# Source records:

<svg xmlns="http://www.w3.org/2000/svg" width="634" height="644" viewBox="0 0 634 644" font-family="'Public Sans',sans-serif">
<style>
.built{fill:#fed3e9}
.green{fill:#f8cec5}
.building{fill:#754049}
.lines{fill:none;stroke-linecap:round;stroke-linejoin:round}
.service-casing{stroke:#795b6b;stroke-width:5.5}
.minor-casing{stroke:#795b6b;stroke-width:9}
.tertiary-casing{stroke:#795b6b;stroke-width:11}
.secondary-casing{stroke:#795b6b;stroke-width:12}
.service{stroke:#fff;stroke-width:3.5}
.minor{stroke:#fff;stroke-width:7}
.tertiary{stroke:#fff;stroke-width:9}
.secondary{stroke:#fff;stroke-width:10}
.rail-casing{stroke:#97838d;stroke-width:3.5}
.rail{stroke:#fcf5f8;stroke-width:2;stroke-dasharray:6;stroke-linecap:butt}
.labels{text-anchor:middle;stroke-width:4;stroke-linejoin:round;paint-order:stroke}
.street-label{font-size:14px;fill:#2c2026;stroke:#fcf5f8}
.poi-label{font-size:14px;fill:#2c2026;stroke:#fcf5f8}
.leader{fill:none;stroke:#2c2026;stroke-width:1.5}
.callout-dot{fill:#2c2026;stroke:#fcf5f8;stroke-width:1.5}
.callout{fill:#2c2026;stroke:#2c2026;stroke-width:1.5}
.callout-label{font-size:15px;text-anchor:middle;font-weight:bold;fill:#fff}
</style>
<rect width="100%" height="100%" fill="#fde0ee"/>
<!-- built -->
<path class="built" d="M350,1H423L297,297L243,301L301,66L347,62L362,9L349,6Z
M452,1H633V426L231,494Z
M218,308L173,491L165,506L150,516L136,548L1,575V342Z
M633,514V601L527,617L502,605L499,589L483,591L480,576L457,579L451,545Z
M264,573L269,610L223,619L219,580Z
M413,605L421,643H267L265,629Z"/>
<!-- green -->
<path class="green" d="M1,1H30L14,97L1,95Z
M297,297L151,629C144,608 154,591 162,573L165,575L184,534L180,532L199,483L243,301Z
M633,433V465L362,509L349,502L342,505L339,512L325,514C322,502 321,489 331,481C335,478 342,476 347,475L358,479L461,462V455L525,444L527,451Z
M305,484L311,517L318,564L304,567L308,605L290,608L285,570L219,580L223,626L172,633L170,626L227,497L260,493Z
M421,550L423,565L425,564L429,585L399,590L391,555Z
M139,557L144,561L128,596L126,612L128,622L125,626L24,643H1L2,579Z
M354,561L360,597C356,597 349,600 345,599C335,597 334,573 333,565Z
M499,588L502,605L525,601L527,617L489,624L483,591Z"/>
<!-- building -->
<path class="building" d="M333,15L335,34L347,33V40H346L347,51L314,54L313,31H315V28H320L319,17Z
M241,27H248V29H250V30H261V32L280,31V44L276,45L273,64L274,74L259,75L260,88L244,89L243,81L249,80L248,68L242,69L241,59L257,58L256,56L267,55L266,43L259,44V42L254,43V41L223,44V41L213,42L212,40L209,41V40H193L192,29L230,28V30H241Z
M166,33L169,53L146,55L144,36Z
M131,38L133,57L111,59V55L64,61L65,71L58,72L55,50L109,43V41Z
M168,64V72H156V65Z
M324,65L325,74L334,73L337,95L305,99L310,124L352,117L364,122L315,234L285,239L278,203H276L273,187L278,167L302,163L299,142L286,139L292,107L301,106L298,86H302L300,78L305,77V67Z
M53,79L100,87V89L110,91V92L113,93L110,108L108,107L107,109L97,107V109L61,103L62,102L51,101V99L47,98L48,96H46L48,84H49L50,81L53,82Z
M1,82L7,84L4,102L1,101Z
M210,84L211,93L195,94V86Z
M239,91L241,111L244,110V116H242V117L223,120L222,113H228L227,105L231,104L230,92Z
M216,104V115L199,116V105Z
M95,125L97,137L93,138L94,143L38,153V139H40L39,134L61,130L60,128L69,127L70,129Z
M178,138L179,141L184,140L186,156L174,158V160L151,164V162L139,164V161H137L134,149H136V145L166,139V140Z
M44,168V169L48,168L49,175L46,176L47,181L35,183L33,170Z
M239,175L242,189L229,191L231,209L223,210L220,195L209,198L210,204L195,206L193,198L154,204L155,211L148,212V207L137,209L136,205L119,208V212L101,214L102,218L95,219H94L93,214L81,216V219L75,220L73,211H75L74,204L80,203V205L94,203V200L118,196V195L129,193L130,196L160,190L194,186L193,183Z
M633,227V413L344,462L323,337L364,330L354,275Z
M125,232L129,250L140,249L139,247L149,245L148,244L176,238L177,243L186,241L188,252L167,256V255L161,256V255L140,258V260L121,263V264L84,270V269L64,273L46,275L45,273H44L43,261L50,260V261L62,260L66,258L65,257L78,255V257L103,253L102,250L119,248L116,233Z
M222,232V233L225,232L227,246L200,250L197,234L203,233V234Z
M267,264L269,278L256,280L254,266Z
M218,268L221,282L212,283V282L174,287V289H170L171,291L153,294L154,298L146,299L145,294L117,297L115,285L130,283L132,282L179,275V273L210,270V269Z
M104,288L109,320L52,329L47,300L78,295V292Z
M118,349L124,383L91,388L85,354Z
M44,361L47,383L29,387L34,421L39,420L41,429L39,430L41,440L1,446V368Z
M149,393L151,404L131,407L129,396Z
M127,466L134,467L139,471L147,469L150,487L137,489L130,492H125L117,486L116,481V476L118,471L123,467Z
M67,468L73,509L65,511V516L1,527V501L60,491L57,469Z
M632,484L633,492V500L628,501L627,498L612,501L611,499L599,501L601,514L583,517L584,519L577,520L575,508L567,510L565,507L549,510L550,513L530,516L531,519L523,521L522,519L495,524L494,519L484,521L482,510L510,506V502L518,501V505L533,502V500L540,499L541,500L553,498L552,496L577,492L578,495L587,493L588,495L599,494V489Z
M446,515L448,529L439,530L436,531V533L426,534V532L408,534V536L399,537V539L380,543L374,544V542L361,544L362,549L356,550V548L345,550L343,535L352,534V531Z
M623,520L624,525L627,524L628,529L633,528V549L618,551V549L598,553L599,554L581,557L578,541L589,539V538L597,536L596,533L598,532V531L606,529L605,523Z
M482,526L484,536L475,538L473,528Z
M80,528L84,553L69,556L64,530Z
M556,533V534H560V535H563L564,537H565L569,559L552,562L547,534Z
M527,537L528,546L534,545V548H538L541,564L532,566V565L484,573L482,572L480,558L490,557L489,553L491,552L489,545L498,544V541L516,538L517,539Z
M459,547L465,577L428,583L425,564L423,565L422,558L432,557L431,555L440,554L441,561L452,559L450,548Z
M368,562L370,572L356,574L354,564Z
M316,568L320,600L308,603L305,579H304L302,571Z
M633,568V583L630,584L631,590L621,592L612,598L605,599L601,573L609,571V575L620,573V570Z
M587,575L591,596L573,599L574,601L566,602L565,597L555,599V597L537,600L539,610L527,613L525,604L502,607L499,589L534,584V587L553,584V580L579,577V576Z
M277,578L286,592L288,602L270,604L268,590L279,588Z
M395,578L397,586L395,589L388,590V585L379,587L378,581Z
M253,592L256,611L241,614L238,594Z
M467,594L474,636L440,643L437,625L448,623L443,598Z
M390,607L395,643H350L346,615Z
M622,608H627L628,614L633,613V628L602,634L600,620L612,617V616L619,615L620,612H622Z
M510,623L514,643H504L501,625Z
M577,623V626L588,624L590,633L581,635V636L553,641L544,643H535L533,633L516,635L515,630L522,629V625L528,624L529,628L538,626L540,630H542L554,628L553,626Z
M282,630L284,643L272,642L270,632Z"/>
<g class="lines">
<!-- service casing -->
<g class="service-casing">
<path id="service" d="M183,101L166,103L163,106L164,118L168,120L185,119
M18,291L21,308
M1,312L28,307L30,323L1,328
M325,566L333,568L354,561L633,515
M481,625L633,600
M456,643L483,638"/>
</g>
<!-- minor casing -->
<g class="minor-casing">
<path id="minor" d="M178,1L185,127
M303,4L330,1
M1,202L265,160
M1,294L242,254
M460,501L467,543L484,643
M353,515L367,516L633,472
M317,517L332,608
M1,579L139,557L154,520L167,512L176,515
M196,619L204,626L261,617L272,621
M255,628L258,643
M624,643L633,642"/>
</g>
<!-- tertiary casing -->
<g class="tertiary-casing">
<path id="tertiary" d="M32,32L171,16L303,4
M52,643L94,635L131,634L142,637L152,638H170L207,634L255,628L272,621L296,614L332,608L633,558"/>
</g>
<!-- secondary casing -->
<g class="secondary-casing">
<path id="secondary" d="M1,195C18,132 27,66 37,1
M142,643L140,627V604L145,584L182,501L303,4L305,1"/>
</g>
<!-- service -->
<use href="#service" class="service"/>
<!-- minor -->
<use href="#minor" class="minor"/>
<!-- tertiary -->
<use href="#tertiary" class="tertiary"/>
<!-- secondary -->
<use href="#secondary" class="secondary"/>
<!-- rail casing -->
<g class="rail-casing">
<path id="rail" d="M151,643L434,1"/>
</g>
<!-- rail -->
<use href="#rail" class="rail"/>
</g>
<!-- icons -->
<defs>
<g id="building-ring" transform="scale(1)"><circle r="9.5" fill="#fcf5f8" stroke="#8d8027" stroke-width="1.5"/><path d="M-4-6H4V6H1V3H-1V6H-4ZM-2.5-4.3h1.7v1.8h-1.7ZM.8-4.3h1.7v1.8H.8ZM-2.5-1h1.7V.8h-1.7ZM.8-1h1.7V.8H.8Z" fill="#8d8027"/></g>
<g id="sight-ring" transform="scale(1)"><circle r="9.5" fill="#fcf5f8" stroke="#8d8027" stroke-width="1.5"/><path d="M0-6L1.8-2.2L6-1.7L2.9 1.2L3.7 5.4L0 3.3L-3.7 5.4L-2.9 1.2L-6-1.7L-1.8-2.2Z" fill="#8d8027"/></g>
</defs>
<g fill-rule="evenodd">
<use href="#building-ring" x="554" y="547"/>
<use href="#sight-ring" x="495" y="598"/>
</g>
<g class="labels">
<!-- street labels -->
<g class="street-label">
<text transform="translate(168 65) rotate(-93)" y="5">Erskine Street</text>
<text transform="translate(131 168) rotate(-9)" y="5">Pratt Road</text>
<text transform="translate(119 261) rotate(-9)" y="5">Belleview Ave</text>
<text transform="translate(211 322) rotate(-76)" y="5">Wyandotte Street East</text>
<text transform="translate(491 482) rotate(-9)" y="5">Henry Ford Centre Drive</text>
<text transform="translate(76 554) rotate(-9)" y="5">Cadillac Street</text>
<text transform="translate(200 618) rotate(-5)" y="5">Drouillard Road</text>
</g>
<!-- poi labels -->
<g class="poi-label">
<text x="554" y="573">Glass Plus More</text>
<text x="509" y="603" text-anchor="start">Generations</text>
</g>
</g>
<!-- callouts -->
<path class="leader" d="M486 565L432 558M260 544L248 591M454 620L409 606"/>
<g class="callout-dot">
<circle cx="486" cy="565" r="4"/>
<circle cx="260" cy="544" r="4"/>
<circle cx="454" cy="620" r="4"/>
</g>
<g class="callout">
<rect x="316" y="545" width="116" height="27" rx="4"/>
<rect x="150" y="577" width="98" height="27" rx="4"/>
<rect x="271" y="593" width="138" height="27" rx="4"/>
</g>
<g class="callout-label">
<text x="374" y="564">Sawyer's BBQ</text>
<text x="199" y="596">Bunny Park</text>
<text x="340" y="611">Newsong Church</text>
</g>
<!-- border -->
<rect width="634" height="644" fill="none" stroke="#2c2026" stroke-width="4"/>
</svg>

# Problem to work on:
Throughout the data above, report every line that contains the string "Road".

# Response to this exercise:
<text transform="translate(131 168) rotate(-9)" y="5">Pratt Road</text>
<text transform="translate(200 618) rotate(-5)" y="5">Drouillard Road</text>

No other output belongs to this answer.